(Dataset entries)
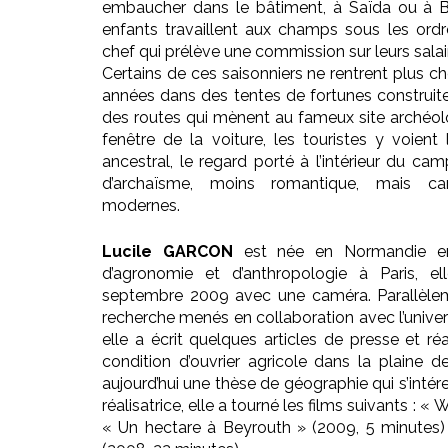
embaucher dans le bâtiment, à Saïda ou à B
enfants travaillent aux champs sous les ordr
chef qui prélève une commission sur leurs salai
Certains de ces saisonniers ne rentrent plus che
années dans des tentes de fortunes construite
des routes qui mènent au fameux site archéol
fenêtre de la voiture, les touristes y voie
ancestral, le regard porté à l’intérieur du c
d’archaïsme, moins romantique, mais ca
modernes.
Lucile GARCON
est née en Normandie en
d’agronomie et d’anthropologie à Paris, e
septembre 2009 avec une caméra. Parallèleme
recherche menés en collaboration avec l’univer
elle a écrit quelques articles de presse et ré
condition d’ouvrier agricole dans la plaine
aujourd’hui une thèse de géographie qui s’inté
réalisatrice, elle a tourné les films suivants : «
« Un hectare à Beyrouth » (2009, 5 minutes)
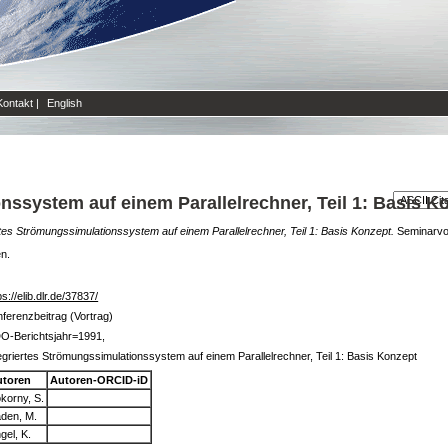
Kontakt
|
English
nssystem auf einem Parallelrechner, Teil 1: Basis K
rtes Strömungssimulationssystem auf einem Parallelrechner, Teil 1: Basis Konzept.
Seminarvor
en.
ps://elib.dlr.de/37837/
ferenzbeitrag (Vortrag)
O-Berichtsjahr=1991,
egriertes Strömungssimulationssystem auf einem Parallelrechner, Teil 1: Basis Konzept
utoren
Autoren-ORCID-iD
korny, S.
den, M.
gel, K.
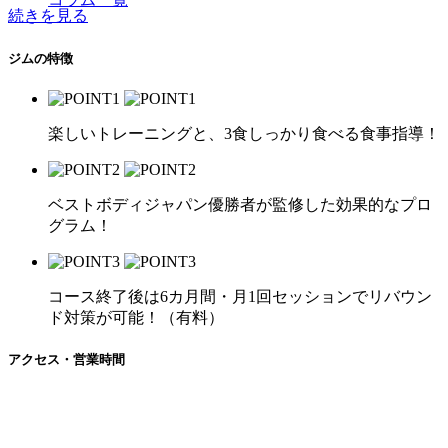
続きを見る
ジムの特徴
楽しいトレーニングと、3食しっかり食べる食事指導！
ベストボディジャパン優勝者が監修した効果的なプロ
グラム！
コース終了後は6カ月間・月1回セッションでリバウン
ド対策が可能！（有料）
アクセス・営業時間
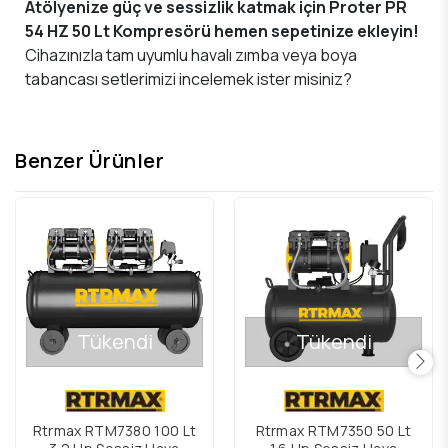
Atölyenize güç ve sessizlik katmak için Proter PR
54 HZ 50 Lt Kompresörü hemen sepetinize ekleyin!
Cihazınızla tam uyumlu havalı zımba veya boya
tabancası setlerimizi incelemek ister misiniz?
Benzer Ürünler
Tükendi
Tükendi
Rtrmax RTM7380 100 Lt
Rtrmax RTM7350 50 Lt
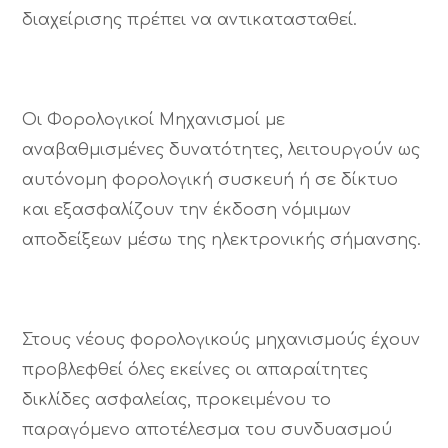
διαχείρισης πρέπει να αντικατασταθεί.
Οι Φορολογικοί Μηχανισμοί με
αναβαθμισμένες δυνατότητες, λειτουργούν ως
αυτόνομη φορολογική συσκευή ή σε δίκτυο
και εξασφαλίζουν την έκδοση νόμιμων
αποδείξεων μέσω της ηλεκτρονικής σήμανσης.
Στους νέους φορολογικούς μηχανισμούς έχουν
προβλεφθεί όλες εκείνες οι απαραίτητες
δικλίδες ασφαλείας, προκειμένου το
παραγόμενο αποτέλεσμα του συνδυασμού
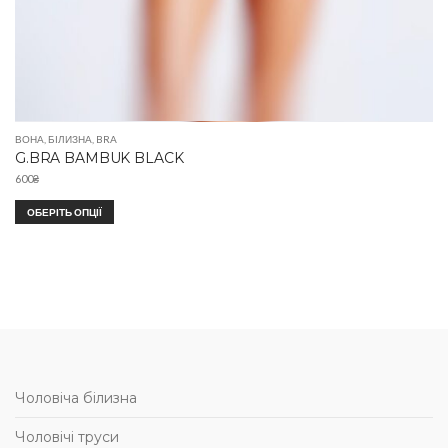
ВОНА
,
БІЛИЗНА
,
BRA
G.BRA BAMBUK BLACK
600
₴
ОБЕРІТЬ ОПЦІЇ
Чоловіча білизна
Чоловічі труси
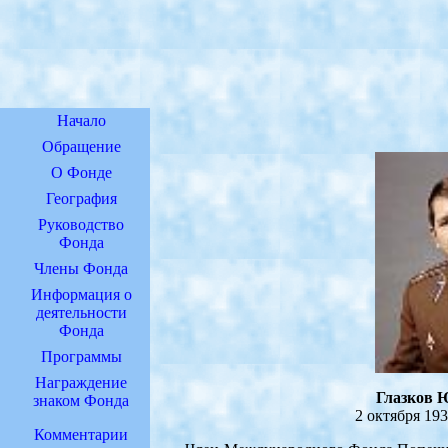
Начало
Обращение
О Фонде
География
Руководство
Фонда
Члены Фонда
Информация о
деятельности
Фонда
Программы
Награждение
Глазков 
знаком Фонда
2 октября 1939
Комментарии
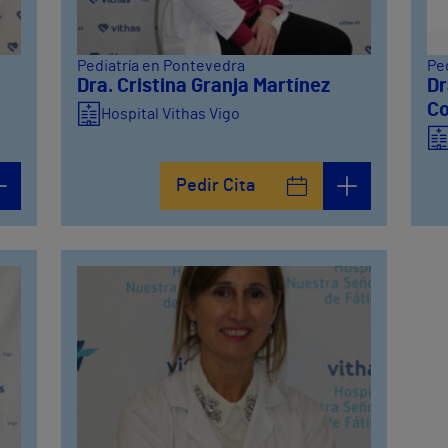
Pediatría en Pontevedra
Pe
Dra. Cristina Granja Martínez
Dr
Co
Hospital Vithas Vigo
Pedir Cita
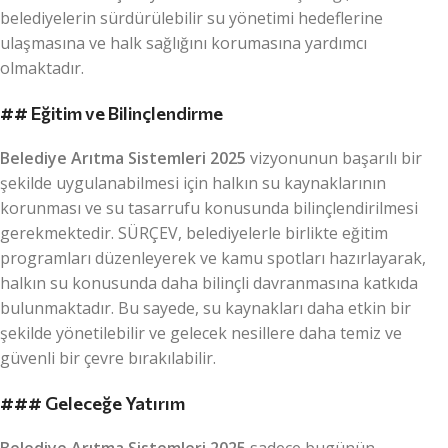
belediyelerin sürdürülebilir su yönetimi hedeflerine
ulaşmasına ve halk sağlığını korumasına yardımcı
olmaktadır.
##
Eğitim ve Bilinçlendirme
Belediye Arıtma Sistemleri 2025
vizyonunun başarılı bir
şekilde uygulanabilmesi için halkın su kaynaklarının
korunması ve su tasarrufu konusunda bilinçlendirilmesi
gerekmektedir. SÜRÇEV, belediyelerle birlikte eğitim
programları düzenleyerek ve kamu spotları hazırlayarak,
halkın su konusunda daha bilinçli davranmasına katkıda
bulunmaktadır. Bu sayede, su kaynakları daha etkin bir
şekilde yönetilebilir ve gelecek nesillere daha temiz ve
güvenli bir çevre bırakılabilir.
###
Geleceğe Yatırım
Belediye Arıtma Sistemleri 2025
sadece bugünün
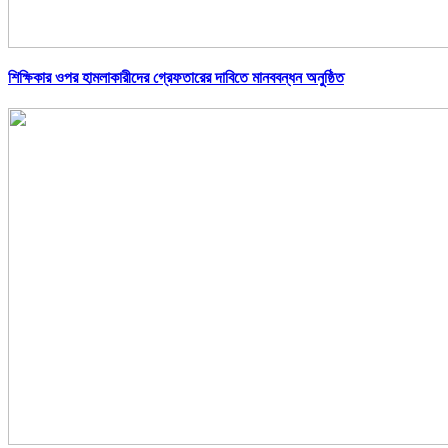
শিক্ষিকার ওপর হামলাকারীদের গ্রেফতারের দাবিতে মানববন্ধন অনুষ্ঠিত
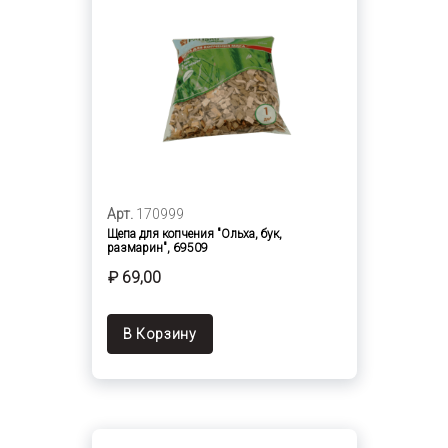
Арт.
170999
Щепа для копчения "Ольха, бук,
размарин", 69509
₽ 69,00
В Корзину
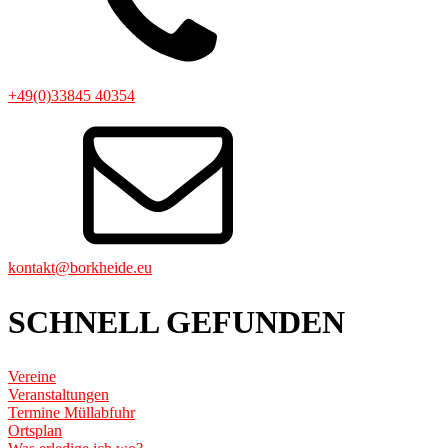
+49(0)33845 40354
kontakt@borkheide.eu
SCHNELL GEFUNDEN
Vereine
Veranstaltungen
Termine Müllabfuhr
Ortsplan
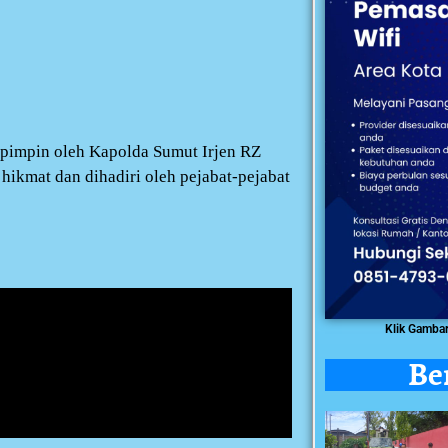
impin oleh Kapolda Sumut Irjen RZ
hikmat dan dihadiri oleh pejabat-pejabat
Klik Gamba
Be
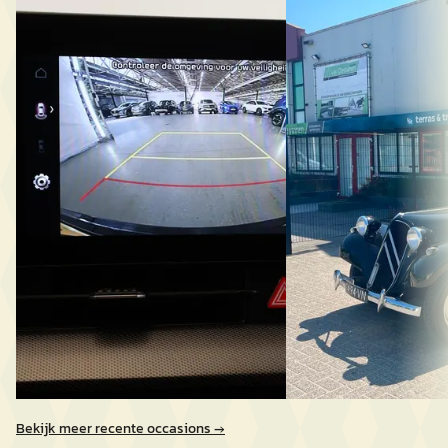
1.6 T-GDi Plug-in Hybrid AWD
TRACTION
DynamicPlusLine Ed.
€ 12.500
€ 32.835
v.a. € 265/mnd
v.a. € 696/mnd
1954 · 920 km · Benzine
Scherp geprijsd
Handgeschakeld
2023 · 46.139 km · Plug-in hybride ·
dvtrading
· Dronten
Automaat
Bekijk aanbieding →
Wensink Kia Lelystad
· Lelystad
Vergelijk
4,3
(
135
)
Bekijk aanbieding →
Vergelijk
Bekijk meer recente occasions →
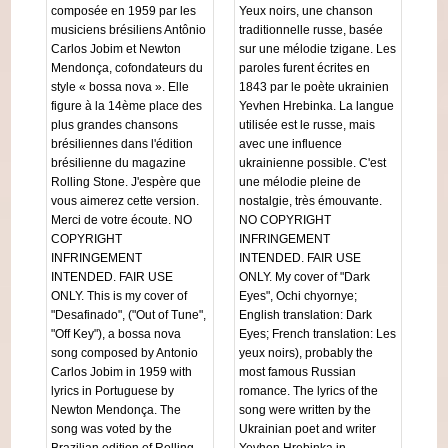
composée en 1959 par les
Yeux noirs, une chanson
musiciens brésiliens Antônio
traditionnelle russe, basée
Carlos Jobim et Newton
sur une mélodie tzigane. Les
Mendonça, cofondateurs du
paroles furent écrites en
style « bossa nova ». Elle
1843 par le poète ukrainien
figure à la 14ème place des
Yevhen Hrebinka. La langue
plus grandes chansons
utilisée est le russe, mais
brésiliennes dans l'édition
avec une influence
brésilienne du magazine
ukrainienne possible. C'est
Rolling Stone. J'espère que
une mélodie pleine de
vous aimerez cette version.
nostalgie, très émouvante.
Merci de votre écoute. NO
NO COPYRIGHT
COPYRIGHT
INFRINGEMENT
INFRINGEMENT
INTENDED. FAIR USE
INTENDED. FAIR USE
ONLY. My cover of "Dark
ONLY. This is my cover of
Eyes", Ochi chyornye;
"Desafinado", ("Out of Tune",
English translation: Dark
"Off Key"), a bossa nova
Eyes; French translation: Les
song composed by Antonio
yeux noirs), probably the
Carlos Jobim in 1959 with
most famous Russian
lyrics in Portuguese by
romance. The lyrics of the
Newton Mendonça. The
song were written by the
song was voted by the
Ukrainian poet and writer
Brazilian edition of Rolling
Yevhen Hrebinka in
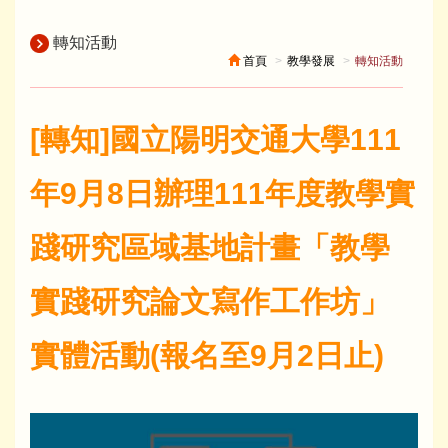
轉知活動
首頁
教學發展
轉知活動
[轉知]國立陽明交通大學111
年9月8日辦理111年度教學實
踐研究區域基地計畫「教學
實踐研究論文寫作工作坊」
實體活動(報名至9月2日止)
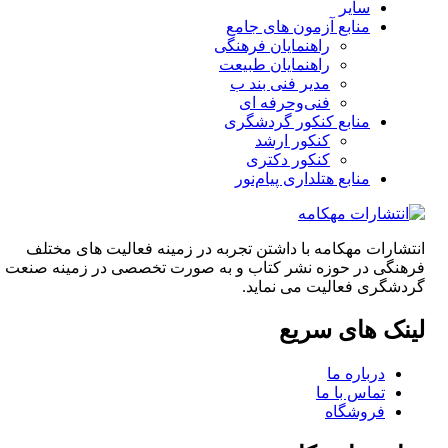
سایر
منابع آزمون های جامع
راهنمایان فرهنگی
راهنمایان طبیعت
مدیر فنی بند ب
فنی‌وحرفه‌ ای
منابع کنکور گردشگری
کنکور ارشد
کنکور دکتری
منابع هتلداری پیام‌نور
انتشارات مهکامه با داشتن تجربه در زمینه فعالیت های مختلف
فرهنگی در حوزه نشر کتاب و به صورت تخصصی در زمینه صنعت
گردشگری فعالیت می نماید.
لینک های سریع
درباره ما
تماس با ما
فروشگاه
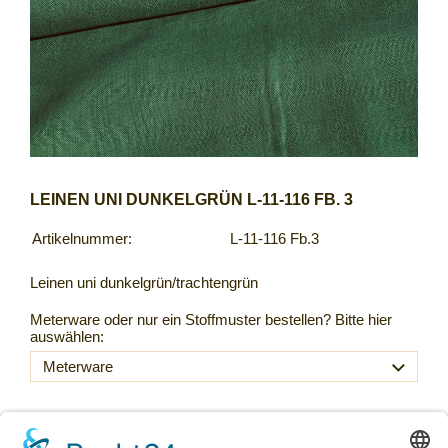
LEINEN UNI DUNKELGRÜN L-11-116 FB. 3
Artikelnummer:
L-11-116 Fb.3
Leinen uni dunkelgrün/trachtengrün
Meterware oder nur ein Stoffmuster bestellen? Bitte hier
auswählen:
48,00 €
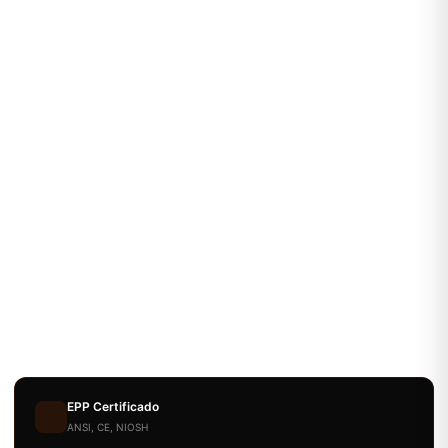
EPP Certificado
ANSI, CE, NIOSH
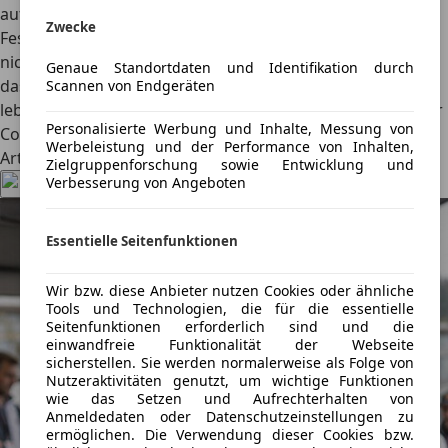
aufgebaut wird, dürfte der Preis ohnehin stark variieren.
Zwecke
Fest steht: Unter einer halben Million Euro dürfte hier gar
nichts gehen. Das Midsummer Coupé zeigt eindrucksvoll,
Genaue Standortdaten und Identifikation durch
dass die Ära der exklusiven Karosseriebau-Kunst
Scannen von Endgeräten
lebendiger ist als je zuvor. (Text: an | Bilder: Morgan Motor
Personalisierte Werbung und Inhalte, Messung von
Company)
Werbeleistung und der Performance von Inhalten,
Artikel teilen
Zielgruppenforschung sowie Entwicklung und
Verbesserung von Angeboten
Essentielle Seitenfunktionen
Wir bzw. diese Anbieter nutzen Cookies oder ähnliche
Tools und Technologien, die für die essentielle
Seitenfunktionen erforderlich sind und die
einwandfreie Funktionalität der Webseite
sicherstellen. Sie werden normalerweise als Folge von
Nutzeraktivitäten genutzt, um wichtige Funktionen
wie das Setzen und Aufrechterhalten von
Anmeldedaten oder Datenschutzeinstellungen zu
ermöglichen. Die Verwendung dieser Cookies bzw.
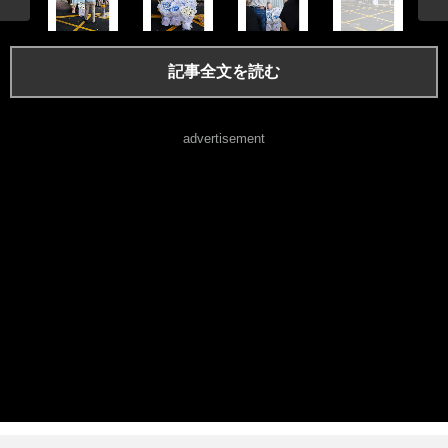
記事全文を読む
advertisement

● **What to work on**
If a line above includes the string "منابع", pick it out.

● **Exercise result**
منابع آزمون های جامع
منابع کنکور گردشگری
منابع هتلداری پیام‌نور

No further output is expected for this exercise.